Verein gegen die Diskriminierung von Hund und Halter e.V. |
Vier
Pfoten e.V. Große Brunnenstr. 63a 22763 Hamburg Offener Brief an -
den Ersten Bürgermeister der Freien und Hansestadt
Hamburg, Herrn Ortwin Runde -
die Senatorin der Behörde für Arbeit, Gesundheit und
Soziales, Frau Karin Roth Runder Tisch
zur Hundeproblematik Hamburg, den 23.11.2000 Sehr geehrte Frau
Senatorin, sehr geehrter Herr Bürgermeister, heute in einer
Woche ist es soweit – wer bis zum 30.11.2000 nicht die Haltung seines „Kampfhundes“
bei der zuständigen Ordnungsbehörde beantragt und alle Auflagen erfüllt hat,
muss damit rechnen, dass sein Hund beschlagnahmt und in die Harburger Halle verbracht
wird. Dort soll „nach Augenschein“ von drei bestellten Tierärzten entschieden
werden, ob dieser Hund gefährlich ist, d.h. es soll das Zwingerverhalten dieses
dann verängstigten Tieres darüber entscheiden, ob die Todesspritze verabreicht
wird. Nach Angaben von BAGS-Mitarbeitern liegen Daten von circa 1.200 Hunden
vor, angeblich sollen sich Hundertschaften der Polizei darauf vorbereiten, ab
dem 01.12.2000 diese Phase 2 der Hamburger Hundeverordnung zu realisieren.

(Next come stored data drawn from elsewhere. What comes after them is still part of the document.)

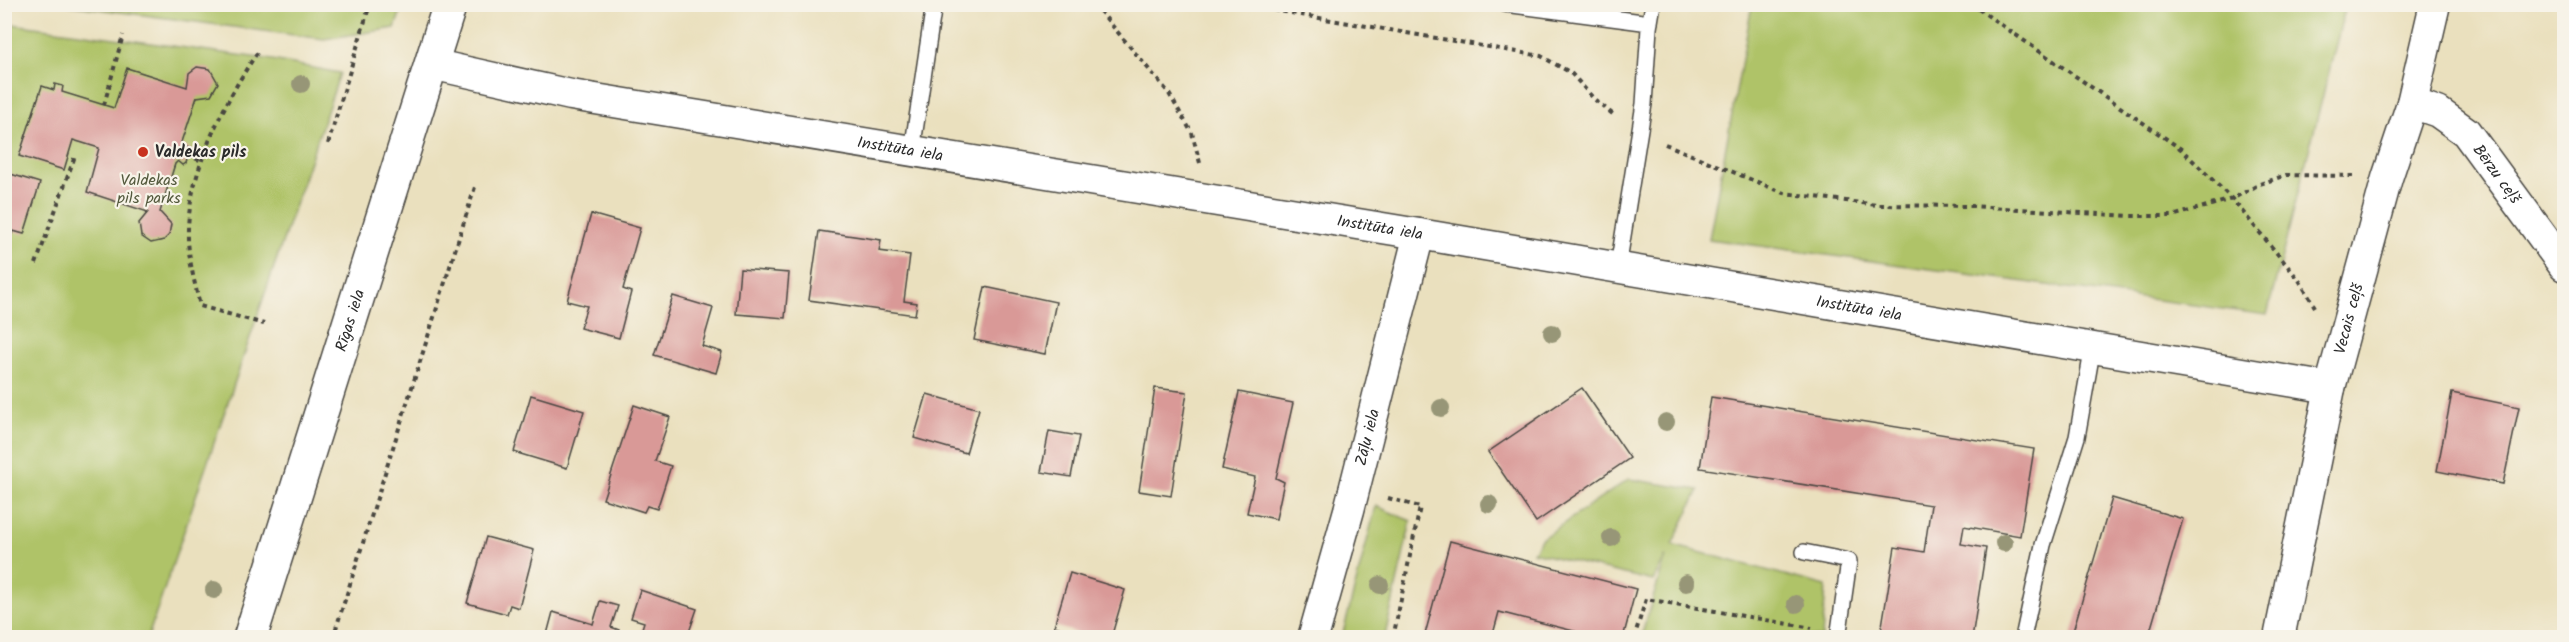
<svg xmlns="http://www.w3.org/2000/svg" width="2569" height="642" viewBox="0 0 2569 642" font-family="Kalam,sans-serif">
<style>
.green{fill:#afc367;stroke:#6d7749;stroke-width:1.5}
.building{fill:#d99997}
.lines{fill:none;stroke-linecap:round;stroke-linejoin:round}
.lane-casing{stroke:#484641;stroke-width:18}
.street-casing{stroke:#484641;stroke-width:33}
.primary-casing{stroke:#484641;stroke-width:36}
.path{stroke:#484641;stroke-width:4;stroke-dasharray:4.5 4.5;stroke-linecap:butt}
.lane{stroke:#fff;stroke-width:15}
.street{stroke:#fff;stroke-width:30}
.primary{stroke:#fff;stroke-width:33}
.tree{fill:#979677}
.poi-dot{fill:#c8321e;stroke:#f7f3e8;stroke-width:2}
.labels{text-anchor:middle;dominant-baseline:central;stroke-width:4.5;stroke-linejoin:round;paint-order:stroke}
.street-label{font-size:16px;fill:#2b2b2b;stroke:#f7f3e8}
.poi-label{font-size:16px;font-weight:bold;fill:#2b2b2b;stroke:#f7f3e8;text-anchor:start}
.park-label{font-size:16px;fill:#53593d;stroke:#f7f3e8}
</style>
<rect width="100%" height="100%" fill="#f7f3e8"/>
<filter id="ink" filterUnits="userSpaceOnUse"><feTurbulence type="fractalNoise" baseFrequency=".0167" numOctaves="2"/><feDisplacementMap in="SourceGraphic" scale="12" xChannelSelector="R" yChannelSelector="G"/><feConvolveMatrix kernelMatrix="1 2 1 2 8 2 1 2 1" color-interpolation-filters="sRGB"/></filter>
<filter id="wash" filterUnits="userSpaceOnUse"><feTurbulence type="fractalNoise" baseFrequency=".008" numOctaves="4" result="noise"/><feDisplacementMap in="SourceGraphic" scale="24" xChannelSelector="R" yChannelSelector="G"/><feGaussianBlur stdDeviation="1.35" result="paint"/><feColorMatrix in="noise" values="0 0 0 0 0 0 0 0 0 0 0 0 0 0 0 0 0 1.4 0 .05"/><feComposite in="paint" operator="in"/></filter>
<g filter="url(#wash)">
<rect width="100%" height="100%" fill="#eae0be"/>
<!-- green -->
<path class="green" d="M68 5H403L395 28 324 39Z
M1752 5H2346L2267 315 1709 239Z
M5 23 267 59 340 73 148 637 5 638Z
M1629 479 1699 490 1672 545 1826 586 1822 637H1641L1666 556 1653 581 1533 552 1541 539Z
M1376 506 1411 521 1385 636 1373 634 1372 637H1342Z"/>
<g id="blocks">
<!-- building -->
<path class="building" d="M197 67 210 69 218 83 211 95 197 97 182 142 183 146 191 149 186 163 183 165 178 161 175 164 160 212 171 224 169 235 164 240 151 243 141 236 139 223 148 212 87 192 99 148 73 140 64 170 19 156 42 86 54 90 55 84 63 86 62 92 114 108 127 68 187 87 189 73Z
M4 172 40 183 24 234 13 231 9 241 4 239Z
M591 214 640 228 623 289 631 292 619 338 580 328 587 306 567 301Z
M819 231 881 240 879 251 910 255 904 301 917 303 915 315 809 300Z
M740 269 789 273 785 318 736 314Z
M985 287 1056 302 1045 354 974 340Z
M673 296 713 308 702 346 722 352 716 373 654 355Z
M1155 388 1187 392 1171 496 1139 491Z
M1582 388 1630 458 1536 522 1488 452Z
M1239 392 1293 403 1276 478 1284 482 1276 519 1247 513 1255 477 1222 469Z
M2452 393 2519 407 2503 484 2437 471Z
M927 394 979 409 966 453 914 438Z
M531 395 584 411 567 468 514 452Z
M1711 397 2034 449 2020 536 1964 526 1961 544 1986 548 1972 638H1880L1895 547 1924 552 1931 505 1700 468Z
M634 405 670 417 655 461 671 466 657 509 647 506 644 512 603 499Z
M1049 431 1079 436 1071 477 1041 472Z
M2112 498 2183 519 2148 638H2071Z
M486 537 534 550 519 608 510 605 507 614 467 603Z
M1450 541 1636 589 1623 638H1601L1499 612 1492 638H1424Z
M1070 573 1125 590 1111 638H1094L1054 626Z
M640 590 697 609 688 635 694 638H639L644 622 631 618Z
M600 601 618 606 611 627 619 630 617 638H546L553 612 593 624Z"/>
</g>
</g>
<g filter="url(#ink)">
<use href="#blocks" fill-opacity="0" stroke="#484641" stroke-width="1.5"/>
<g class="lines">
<!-- lane casing -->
<g class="lane-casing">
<path id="lane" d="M1505 4 1650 23
M912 151 934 4
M1618 267 1644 104 1649 28 1653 4
M1804 552 1849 561 1838 638
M2023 638 2043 545 2077 437 2093 346"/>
</g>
<!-- street casing -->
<g class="street-casing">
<g id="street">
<path id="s1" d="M431 64 571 95 1419 234 2330 388"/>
<path id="s2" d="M2412 103 2438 112 2466 132 2564 266"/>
<path id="s3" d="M1313 638 1349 510 1419 234"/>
<path id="s4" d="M2279 638 2330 388 2387 178 2412 103 2435 4"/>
</g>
</g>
<!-- primary casing -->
<g class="primary-casing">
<g id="primary">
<path id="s5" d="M250 638 450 4"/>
</g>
</g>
<!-- path -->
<path class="path" d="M1094 4 1168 92 1192 133 1200 163
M1238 4 1541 56 1571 73 1594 99 1615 116
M1971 4 2181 149 2232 199 2299 280 2315 307
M257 53C223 103 186 177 188 239 189 262 195 284 200 306L264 324
M104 105 123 35
M328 144 370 4
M1665 144 1784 193 1877 205 1972 206 2130 216H2172L2232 199 2260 184 2286 175 2353 176
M187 155 202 161
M36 264 75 156
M1388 498 1420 507 1393 638
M333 638 475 187
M1634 638 1646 599 1812 628"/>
<!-- lane -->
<use href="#lane" class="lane"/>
<!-- street -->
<use href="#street" class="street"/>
<!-- primary -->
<use href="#primary" class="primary"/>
</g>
<!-- trees -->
<g class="tree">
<circle cx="301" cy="84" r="9"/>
<circle cx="1552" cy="333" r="9"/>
<circle cx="1441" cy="408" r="9"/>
<circle cx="1666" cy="422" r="9"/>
<circle cx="1489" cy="504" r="9"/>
<circle cx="1611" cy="538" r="9"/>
<circle cx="2004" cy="543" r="9"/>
<circle cx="1686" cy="583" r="9"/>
<circle cx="1380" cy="585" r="9"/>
<circle cx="214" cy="590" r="9"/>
<circle cx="1796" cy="604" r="9"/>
</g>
</g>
<!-- markers -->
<circle class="poi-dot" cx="143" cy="152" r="6"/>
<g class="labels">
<!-- street labels -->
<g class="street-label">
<text stroke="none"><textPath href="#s1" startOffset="477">Institūta iela</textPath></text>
<text stroke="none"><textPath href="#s2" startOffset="114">Bērzu ceļš</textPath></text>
<text stroke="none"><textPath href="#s1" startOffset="963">Institūta iela</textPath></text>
<text stroke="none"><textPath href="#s1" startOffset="1449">Institūta iela</textPath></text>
<text stroke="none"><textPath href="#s4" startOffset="327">Vecais ceļš</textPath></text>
<text stroke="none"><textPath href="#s5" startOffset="333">Rīgas iela</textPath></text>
<text stroke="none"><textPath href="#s3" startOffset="208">Zāļu iela</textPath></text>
</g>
<!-- poi labels -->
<g class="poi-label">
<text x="155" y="152">Valdekas pils</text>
</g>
<!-- park labels -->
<g class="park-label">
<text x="149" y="180">Valdekas<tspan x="149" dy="18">pils parks</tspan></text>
</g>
</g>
<!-- margin -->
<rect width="2569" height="642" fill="none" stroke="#f7f3e8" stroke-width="24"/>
</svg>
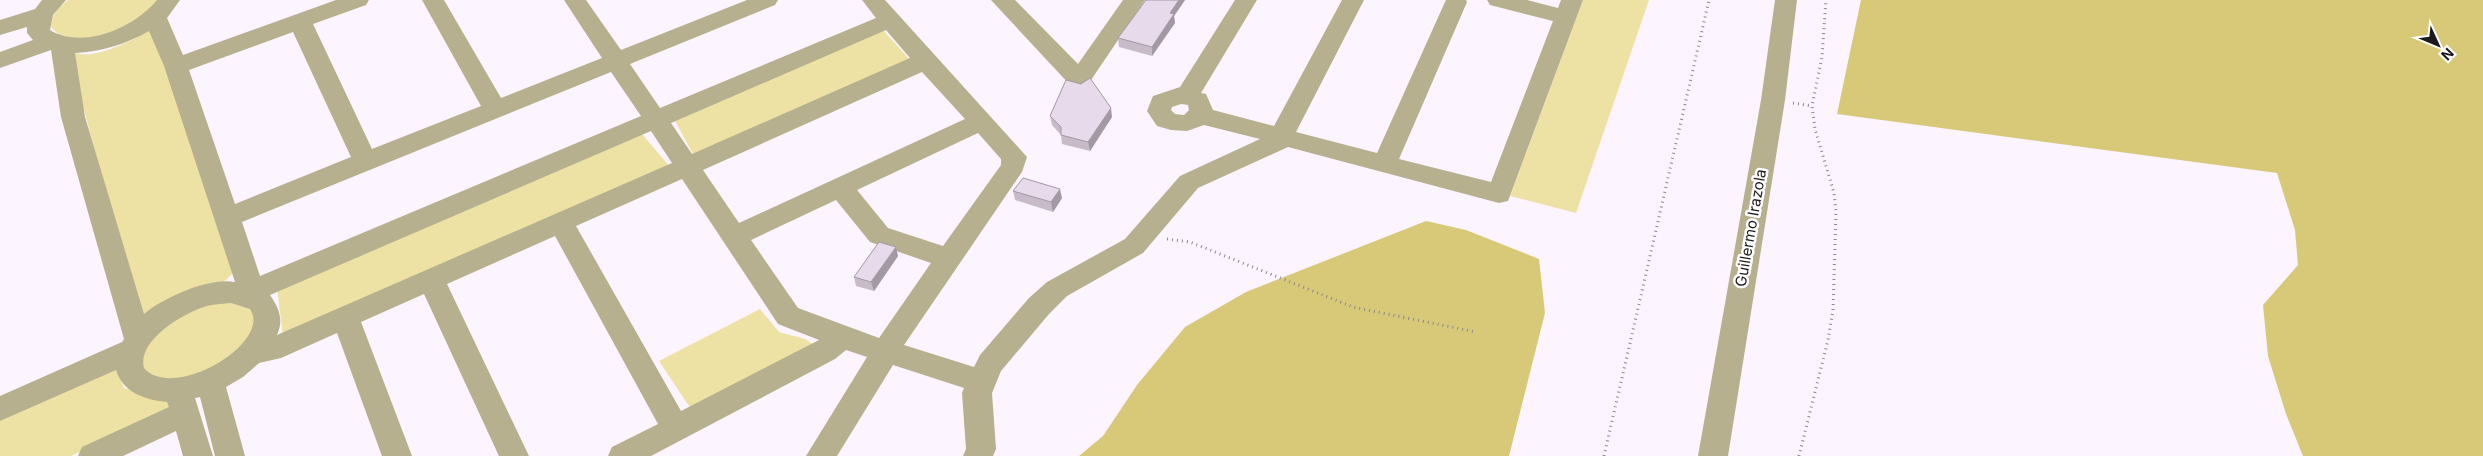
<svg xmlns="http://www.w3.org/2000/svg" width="2483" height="456" viewBox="0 0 2483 456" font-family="Inter,sans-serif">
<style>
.green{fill:#ede2a4}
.forest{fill:#d8c979}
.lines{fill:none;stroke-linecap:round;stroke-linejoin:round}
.path{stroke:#8d878e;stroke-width:3;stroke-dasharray:1 4;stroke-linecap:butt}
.minor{fill:#b6b08f;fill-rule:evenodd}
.wall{fill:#c7bbc9}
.shaded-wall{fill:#a299a4}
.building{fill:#e7daea;stroke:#a299a4}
.labels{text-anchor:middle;stroke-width:5;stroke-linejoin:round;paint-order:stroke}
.street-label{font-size:15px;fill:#1c181d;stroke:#fff}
</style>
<rect width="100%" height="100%" fill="#fcf4fe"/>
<g class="green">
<path d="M68 0H159L158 4C145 12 133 24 119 30 101 39 65 45 51 27 52 14 58 8 68 0Z"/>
<polygon points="1583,0 1649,0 1576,213 1510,196"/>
<path d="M151 29 157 33 234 271C222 291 171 306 149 315L139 316 70 57 77 53C94 60 136 39 151 29Z"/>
<polygon points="882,29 911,61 694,156 674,119"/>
<polygon points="642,134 670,167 283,337 277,287"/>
<polygon points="229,299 253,310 254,334 211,372 171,382 145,373 140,363 141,351 176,314"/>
<polygon points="760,309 779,332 805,339 814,345 693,412 659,361"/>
<polygon points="116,367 124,388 169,400 174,408 71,456 0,456 0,419"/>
</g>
<g class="forest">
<polygon points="1861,0 2483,0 2483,456 2303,456 2286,414 2268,356 2263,305 2298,265 2295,230 2277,173 1837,114"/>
<polygon points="1426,221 1466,230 1539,259 1545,313 1509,456 1079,456 1103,436 1137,385 1185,327 1246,292"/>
</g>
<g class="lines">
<g class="path">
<polyline points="1793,103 1812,106"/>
<polyline points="1167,239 1190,242 1353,307 1476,332"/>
<polyline points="1604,456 1709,0"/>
<polyline points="1799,456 1828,340 1833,310 1836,211 1834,193 1815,129 1812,106 1822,57 1826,0"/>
</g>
<g class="minor">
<path d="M42 0H66L53 15 50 30C83 50 134 28 157 0H180L167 18 183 55 336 0H369L366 5 313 24 372 149 481 106 422 0H444L501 98 602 58 564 0H586L621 50 747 0H778L775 5 630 64 660 108 876 18 862 0H885L1027 157 1022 172 904 345 974 367 980 355 1029 298 1047 282 1125 239 1180 176 1260 139 1204 125 1187 131 1171 130 1157 126 1147 111 1153 96 1180 87 1235 0H1257L1201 93 1206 94 1213 110 1274 126 1342 0H1364L1296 132 1377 153 1445 2 1446 0H1466L1467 2 1399 159 1491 182 1553 21 1490 5 1487 0H1527L1558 8 1561 0H1583L1508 201 1499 203 1288 147 1198 188 1143 253 1067 296 1049 314 1001 371 992 393 996 449 993 456H963L966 449 962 393 964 388 893 365 837 456H806L867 357 846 350 835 359 651 456H608L612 447 658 424 555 236 447 284 529 456H499L424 294 361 322 412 456H382L337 333 281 358 259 363 243 377 226 387 245 456H215L200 397 195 398 213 456H183L176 431 123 456H78L82 447 169 407 167 402C146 400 123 393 116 370L0 421V396L122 342 124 339 61 117 51 50 0 68V52L33 40 27 33V27L0 35V20L35 9ZM886 30 910 58 692 154 671 123ZM149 31 164 66 235 282C210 277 164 297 144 314L85 117 75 53C101 52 126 44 149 31ZM293 32 351 157 235 204 189 70ZM611 72 641 116 260 276 242 222ZM922 72 965 119 739 223 703 170ZM1181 104 1188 105 1189 110 1184 115 1175 114 1171 110 1172 107ZM651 131 672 163 277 335C284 320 279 308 270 295ZM978 133 1001 159V165L943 246 888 228 857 190ZM682 179 778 324 819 340 681 411 576 226ZM836 200 870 242 931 263 879 338 798 308 751 240ZM231 303 250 309C273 343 173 402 144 368 137 342 179 316 201 308 210 304 221 304 231 303Z"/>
<polygon points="991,0 1015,0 1078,64 1123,0 1145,0 1087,86 1079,88 1071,86"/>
<polygon points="1775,0 1797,0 1785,100 1728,456 1698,456 1761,100"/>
</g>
</g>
<g class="wall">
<polygon points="1146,0 1185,0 1174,16 1175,23 1152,56 1119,47 1118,38"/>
<polygon points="1050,116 1112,117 1090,151 1062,144 1061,135 1052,125"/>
<polygon points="1013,191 1062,198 1053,212 1015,200"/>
<polygon points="898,256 874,291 856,286 854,277"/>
</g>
<g class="shaded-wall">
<polygon points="1179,0 1185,0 1174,16 1175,23 1152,56 1152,47 1170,13"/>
<polygon points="1111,108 1112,117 1090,151 1088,142"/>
<polygon points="1060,189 1062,198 1053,212 1051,202"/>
<polygon points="896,247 898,256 874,291 871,282"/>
</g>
<g class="building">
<polygon points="1146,0 1179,0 1170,13 1174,14 1152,47 1118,38"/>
<polygon points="1090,78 1111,108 1088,142 1061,135 1061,127 1050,116 1066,80 1081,84"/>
<polygon points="1023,178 1060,189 1051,202 1013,191"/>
<polygon points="879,242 896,247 871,282 854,277"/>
</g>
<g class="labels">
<g class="street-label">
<text transform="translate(1751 228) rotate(-80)" y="5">Guillermo Irazola</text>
</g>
</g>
<g transform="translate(2438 45) rotate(134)" stroke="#ffffff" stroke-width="4" paint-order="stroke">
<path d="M0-4L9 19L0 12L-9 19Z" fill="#1c181d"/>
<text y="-8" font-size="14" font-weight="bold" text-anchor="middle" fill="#1c181d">N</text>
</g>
</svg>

Wir sind uns
bewusst, dass es mit dem Tod des kleinen Volkan am 26.06.2000 grausame Gründe
für die Hamburger Hundeverordnung vom 28.06.2000 gab. Wir leugnen nicht, dass
es Probleme mit gefährlichen Hunden gibt. Ob ein Hund allerdings aggressiv
wird, hängt von diversen menschgemachten Faktoren wie Zucht, Sozialisation und
Erziehung ab. Auch Tiere sind leidens- und gefühlsfähige Individuen und keine
Maschinen mit unwiderlegbaren Eigenschaften. Sehr geehrter
Herr Bürgermeister, bitte fragen Sie sich doch einmal, wieso nur gut 20 % der
Halter ihre „Kampfhunde“ bisher offiziell gemeldet haben – könnte es sein, dass
viele einfach keine Chance sehen, die von Ihnen formulierten Anforderungen
überhaupt erfüllen zu können? Sie haben ja wiederholt dargelegt, dass es so gut
wie keine Möglichkeit gibt, ein „berechtigtes Interesse“ zu formulieren – ja
wundert es Sie da wirklich, dass viele Menschen dann mit ihrem geliebten Hund
lieber abwarten und auf ein Wunder hoffen? Sehr geehrte Frau
Senatorin, bitte fragen Sie sich doch einmal, wie viel Leid Sie in der Vorweihnachtszeit
über unschuldige Menschen und Tiere bringen werden. Die wenigsten Halter der
inkriminierten Rassen sind skrupellose Verbrecher, die wenigsten Hunde sind
gefährlich. Fast alle Hundebesitzer und -besitzerinnen lieben ihre Tiere wie
ein Familienmitglied. Darum befürchten wir, dass es zu verzweifelten Reaktionen
der betroffenen Menschen kommen wird. Laut Aussagen in
der Sitzung des Hamburger Gesundheitsausschusses vom 07.11.2000 gibt es wohl
kaum eine Chance, dass auch nur ein Teil der zuvor benannten 1.200 Hunde jemals
vermittelt werden kann. Deshalb soll ja das oben benannte Augenschein-Verfahren
darüber entscheiden, ob ein Hund sofort eingeschläfert wird – ist das der
„vernünftige Grund“, den man zum Töten eines Wirbeltieres braucht? Sehr geehrte
Frau Senatorin, sehr geehrter Herr Bürgermeister – Advent, die Zeit der Besinnung
steht vor der Tür. Wir fordern Sie auf, Phase 2 der Hamburger Hundeverordnung
vorerst bis Ende des Jahres auszusetzen und in der Zwischenzeit an einem RUNDEN TISCH gemeinsam mit Ihren und unseren
Experten nach sozial verträglichen und effektiven Problemlösungen zu suchen. Zu den Themen des
RUNDEN TISCHES sollten folgende Sofortmassnahmen im Rahmen einer
verfassungskonformen Umsetzung der bestehenden Hundeverordnung gehören: 1.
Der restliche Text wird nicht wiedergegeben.